What you should do: Print exactly the line with "Uvedené výměry jsou" and every line after it, through the final line of the material below.

Data for the task:
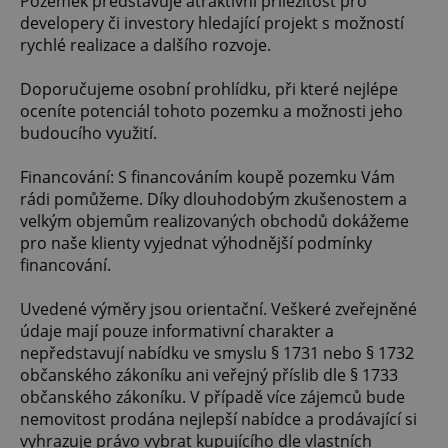
Pozemek představuje atraktivní příležitost pro
developery či investory hledající projekt s možností
rychlé realizace a dalšího rozvoje.
Doporučujeme osobní prohlídku, při které nejlépe
oceníte potenciál tohoto pozemku a možnosti jeho
budoucího využití.
Financování: S financováním koupě pozemku Vám
rádi pomůžeme. Díky dlouhodobým zkušenostem a
velkým objemům realizovaných obchodů dokážeme
pro naše klienty vyjednat výhodnější podmínky
financování.
Uvedené výměry jsou orientační. Veškeré zveřejněné
údaje mají pouze informativní charakter a
nepředstavují nabídku ve smyslu § 1731 nebo § 1732
občanského zákoníku ani veřejný příslib dle § 1733
občanského zákoníku. V případě více zájemců bude
nemovitost prodána nejlepší nabídce a prodávající si
vyhrazuje právo vybrat kupujícího dle vlastních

Reply to the task:
Uvedené výměry jsou orientační. Veškeré zveřejněné
údaje mají pouze informativní charakter a
nepředstavují nabídku ve smyslu § 1731 nebo § 1732
občanského zákoníku ani veřejný příslib dle § 1733
občanského zákoníku. V případě více zájemců bude
nemovitost prodána nejlepší nabídce a prodávající si
vyhrazuje právo vybrat kupujícího dle vlastních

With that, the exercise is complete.